First, Speedplay’s cleats offer more adjustment than any other system; and second, the Zero offers dual-sided entry. Of the two, it is the latter that makes Speedplay pedals very user-friendly. As for the extra adjustment, it’s the only pedal system that can compensate for poorly positioned cleat holes thanks to Speedplay’s unique cleat extender baseplate.
I’ve found that Speedplay’s Zero pedals are quite robust and hard-wearing but the cleats have a few weaknesses. Up until the introduction of its “Walkable” cleats, the screw heads holding the cleats in place were easily clogged with debris or damaged by walking. Adjusting the fore-aft position of the cleat remains a tedious chore because the entire cleat has to be removed before the position of the baseplate can be altered. And then there is the price of new cleats, which is very high when compared to other systems.
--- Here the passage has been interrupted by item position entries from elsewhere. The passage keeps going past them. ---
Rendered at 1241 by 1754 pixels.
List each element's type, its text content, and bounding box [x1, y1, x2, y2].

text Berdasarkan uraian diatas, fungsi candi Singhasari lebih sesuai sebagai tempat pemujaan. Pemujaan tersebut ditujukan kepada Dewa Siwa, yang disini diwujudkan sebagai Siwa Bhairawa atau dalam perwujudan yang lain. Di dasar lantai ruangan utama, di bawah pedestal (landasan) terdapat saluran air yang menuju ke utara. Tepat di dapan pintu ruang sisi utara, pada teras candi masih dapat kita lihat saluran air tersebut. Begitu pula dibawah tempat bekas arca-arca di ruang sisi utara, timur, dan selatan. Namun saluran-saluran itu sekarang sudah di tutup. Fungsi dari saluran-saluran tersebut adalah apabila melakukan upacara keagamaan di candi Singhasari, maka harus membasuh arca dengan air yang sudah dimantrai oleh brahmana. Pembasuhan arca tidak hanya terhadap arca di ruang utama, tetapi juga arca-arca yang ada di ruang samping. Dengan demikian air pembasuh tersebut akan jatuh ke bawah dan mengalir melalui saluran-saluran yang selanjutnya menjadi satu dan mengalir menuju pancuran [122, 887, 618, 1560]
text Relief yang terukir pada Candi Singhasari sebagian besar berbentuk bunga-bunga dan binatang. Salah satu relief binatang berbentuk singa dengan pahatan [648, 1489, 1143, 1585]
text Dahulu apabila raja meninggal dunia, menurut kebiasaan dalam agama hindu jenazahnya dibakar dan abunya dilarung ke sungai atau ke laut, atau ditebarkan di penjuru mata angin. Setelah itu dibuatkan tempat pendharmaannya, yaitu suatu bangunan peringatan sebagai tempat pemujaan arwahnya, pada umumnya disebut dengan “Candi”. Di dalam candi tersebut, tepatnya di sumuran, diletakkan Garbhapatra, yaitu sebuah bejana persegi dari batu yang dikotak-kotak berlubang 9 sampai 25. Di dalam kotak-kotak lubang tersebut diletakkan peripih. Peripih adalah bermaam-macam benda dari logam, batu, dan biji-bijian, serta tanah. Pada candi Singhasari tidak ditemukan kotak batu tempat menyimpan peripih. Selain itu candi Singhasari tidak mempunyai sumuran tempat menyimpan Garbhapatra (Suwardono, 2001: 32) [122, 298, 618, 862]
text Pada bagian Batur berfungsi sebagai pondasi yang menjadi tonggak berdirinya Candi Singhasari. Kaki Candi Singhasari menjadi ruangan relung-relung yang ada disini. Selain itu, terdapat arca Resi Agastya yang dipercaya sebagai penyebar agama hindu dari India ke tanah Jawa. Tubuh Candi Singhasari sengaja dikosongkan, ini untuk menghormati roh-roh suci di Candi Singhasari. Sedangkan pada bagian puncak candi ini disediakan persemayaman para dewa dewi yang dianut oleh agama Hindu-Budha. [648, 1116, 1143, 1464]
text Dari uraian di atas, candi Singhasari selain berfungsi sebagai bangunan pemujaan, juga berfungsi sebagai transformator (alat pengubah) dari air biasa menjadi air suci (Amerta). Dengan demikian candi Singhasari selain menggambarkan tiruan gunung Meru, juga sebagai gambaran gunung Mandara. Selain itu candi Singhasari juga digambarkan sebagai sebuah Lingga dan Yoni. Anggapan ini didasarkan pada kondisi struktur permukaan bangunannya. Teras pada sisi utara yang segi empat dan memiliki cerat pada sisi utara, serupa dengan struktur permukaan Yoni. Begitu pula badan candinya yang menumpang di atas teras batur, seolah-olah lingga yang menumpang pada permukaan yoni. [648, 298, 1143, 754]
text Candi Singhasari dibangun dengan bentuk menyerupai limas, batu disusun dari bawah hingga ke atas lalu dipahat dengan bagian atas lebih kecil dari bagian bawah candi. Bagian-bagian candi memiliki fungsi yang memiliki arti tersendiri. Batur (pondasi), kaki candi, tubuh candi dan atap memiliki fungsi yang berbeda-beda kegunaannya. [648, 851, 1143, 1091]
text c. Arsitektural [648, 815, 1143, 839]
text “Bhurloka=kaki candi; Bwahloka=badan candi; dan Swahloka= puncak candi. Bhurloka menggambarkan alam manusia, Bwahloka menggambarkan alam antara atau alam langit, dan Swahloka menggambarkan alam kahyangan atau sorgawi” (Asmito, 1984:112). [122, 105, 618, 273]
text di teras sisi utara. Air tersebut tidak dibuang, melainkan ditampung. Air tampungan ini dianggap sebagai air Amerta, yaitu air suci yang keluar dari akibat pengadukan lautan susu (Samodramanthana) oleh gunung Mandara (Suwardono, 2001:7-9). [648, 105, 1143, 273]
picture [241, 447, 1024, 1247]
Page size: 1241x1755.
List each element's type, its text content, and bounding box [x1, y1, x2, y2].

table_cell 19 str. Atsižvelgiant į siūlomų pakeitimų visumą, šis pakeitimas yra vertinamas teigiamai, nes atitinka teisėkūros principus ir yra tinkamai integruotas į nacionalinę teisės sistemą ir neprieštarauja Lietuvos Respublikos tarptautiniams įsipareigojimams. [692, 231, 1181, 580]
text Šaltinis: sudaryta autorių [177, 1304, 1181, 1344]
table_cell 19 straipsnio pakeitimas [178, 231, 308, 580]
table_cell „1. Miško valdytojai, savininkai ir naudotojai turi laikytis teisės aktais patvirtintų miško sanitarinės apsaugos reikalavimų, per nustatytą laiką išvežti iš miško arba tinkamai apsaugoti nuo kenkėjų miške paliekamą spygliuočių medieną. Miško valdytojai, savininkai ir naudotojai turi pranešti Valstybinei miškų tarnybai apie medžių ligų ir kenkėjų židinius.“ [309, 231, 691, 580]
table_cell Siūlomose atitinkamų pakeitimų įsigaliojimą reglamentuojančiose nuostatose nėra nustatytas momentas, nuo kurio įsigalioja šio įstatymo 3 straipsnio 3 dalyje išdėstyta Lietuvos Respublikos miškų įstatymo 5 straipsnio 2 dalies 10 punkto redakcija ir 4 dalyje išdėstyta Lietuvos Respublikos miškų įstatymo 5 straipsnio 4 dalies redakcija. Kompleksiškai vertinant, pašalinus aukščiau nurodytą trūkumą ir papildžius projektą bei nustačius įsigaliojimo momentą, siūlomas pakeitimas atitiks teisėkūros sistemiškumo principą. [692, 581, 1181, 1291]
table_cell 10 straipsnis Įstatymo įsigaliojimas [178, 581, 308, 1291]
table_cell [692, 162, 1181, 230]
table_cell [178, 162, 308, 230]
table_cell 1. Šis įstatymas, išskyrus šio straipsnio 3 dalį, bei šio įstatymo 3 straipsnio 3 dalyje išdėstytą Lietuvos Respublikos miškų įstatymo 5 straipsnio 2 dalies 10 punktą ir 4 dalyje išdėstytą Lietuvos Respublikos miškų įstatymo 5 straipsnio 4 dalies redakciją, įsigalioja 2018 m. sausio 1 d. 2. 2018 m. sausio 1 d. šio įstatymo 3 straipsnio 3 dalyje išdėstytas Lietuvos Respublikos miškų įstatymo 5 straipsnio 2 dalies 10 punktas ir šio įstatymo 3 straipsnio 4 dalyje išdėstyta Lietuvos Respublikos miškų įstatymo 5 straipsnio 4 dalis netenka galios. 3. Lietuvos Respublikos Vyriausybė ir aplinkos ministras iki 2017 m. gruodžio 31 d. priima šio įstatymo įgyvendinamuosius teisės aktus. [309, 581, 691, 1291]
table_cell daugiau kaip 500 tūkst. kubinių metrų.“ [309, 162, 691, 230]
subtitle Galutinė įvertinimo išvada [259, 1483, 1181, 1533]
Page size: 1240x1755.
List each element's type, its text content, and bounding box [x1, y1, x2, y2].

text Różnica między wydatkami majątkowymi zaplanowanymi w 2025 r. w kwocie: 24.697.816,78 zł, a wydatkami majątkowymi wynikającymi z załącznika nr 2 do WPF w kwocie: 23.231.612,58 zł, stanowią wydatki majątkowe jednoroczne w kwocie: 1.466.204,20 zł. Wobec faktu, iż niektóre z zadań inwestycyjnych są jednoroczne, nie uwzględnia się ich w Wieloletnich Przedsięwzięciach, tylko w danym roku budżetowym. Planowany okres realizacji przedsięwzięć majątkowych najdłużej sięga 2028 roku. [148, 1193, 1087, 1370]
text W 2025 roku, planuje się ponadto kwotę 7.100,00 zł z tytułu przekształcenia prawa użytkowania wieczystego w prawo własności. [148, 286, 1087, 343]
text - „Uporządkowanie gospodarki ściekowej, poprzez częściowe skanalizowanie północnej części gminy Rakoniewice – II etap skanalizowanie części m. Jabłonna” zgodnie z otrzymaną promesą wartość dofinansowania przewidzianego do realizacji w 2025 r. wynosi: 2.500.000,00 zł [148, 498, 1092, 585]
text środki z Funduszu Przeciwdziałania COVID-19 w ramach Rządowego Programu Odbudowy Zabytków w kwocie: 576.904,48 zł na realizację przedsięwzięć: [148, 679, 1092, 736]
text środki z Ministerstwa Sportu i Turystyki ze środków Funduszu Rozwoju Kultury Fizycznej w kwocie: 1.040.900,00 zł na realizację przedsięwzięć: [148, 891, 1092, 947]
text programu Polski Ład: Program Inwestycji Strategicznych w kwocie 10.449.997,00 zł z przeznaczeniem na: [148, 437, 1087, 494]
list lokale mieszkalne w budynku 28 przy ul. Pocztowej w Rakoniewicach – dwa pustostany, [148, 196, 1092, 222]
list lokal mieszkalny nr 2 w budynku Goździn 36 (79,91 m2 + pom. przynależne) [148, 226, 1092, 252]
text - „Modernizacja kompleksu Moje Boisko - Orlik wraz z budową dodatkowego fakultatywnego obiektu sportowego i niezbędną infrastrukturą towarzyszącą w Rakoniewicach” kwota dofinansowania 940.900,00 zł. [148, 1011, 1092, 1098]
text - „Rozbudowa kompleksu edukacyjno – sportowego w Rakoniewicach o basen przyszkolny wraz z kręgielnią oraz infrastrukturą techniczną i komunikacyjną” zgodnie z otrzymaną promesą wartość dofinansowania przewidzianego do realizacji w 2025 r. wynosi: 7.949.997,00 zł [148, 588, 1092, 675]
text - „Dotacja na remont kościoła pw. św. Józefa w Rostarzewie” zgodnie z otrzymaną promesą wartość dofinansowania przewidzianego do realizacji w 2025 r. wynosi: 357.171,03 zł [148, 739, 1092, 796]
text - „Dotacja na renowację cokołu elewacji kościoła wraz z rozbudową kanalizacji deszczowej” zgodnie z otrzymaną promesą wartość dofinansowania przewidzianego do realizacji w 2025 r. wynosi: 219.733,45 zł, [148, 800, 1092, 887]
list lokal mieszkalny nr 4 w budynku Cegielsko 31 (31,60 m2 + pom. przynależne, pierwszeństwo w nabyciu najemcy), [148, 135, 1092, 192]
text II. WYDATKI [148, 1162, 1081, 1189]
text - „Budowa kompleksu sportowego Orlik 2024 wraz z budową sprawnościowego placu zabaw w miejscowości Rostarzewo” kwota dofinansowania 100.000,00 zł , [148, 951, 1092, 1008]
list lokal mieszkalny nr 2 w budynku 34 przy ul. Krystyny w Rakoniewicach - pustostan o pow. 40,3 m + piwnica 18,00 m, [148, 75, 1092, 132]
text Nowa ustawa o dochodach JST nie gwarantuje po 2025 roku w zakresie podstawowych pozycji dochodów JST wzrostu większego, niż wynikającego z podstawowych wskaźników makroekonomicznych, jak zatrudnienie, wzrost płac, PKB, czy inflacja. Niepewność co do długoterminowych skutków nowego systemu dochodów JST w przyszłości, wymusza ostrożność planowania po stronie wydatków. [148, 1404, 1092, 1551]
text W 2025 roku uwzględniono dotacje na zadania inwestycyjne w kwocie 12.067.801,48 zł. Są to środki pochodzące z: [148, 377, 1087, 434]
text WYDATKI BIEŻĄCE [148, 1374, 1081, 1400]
Be that as it may, I’ve been using Speedplay Zero pedals for almost a decade now, long enough to wear out a couple pairs of pedals. The bearings are hard wearing so it’s the bodies that suffer with use; in time, the cleats start to rock from side-to-side where once the fit was sure and firm.
I discovered this clever stem cap during the final stages of assembling my Baum Corretto. Dissatisfied with the way that conventional stem caps interface with fork spacers, I was hoping for an integrated solution where the cap flowed smoothly into a spacer for the top of the fork steerer.
It might seem like an inconsequential thing, but there’s no way to overlook an untidy stem cap while riding a bike. The slam-that-stem and chop-the-top crowd might complain about any kind of extension above the stem, but to my mind, it’s the best way to avoid the damage that a stem can do to the top of a carbon fork steerer (the clamp can pinch the tube and ruin the steerer).
Wolf Tooth’s design is one of few commercially available stem caps that have an integrated spacer. It is clean, simple, and very easy to use. The company offers three sizes for the spacer — 5, 10, and 15mm — that will fit any 1.125-inch fork steerer. Originally available in a choice of black or red, Wolf Tooth has started increasing the number of colours to improve the appeal of this elegant product.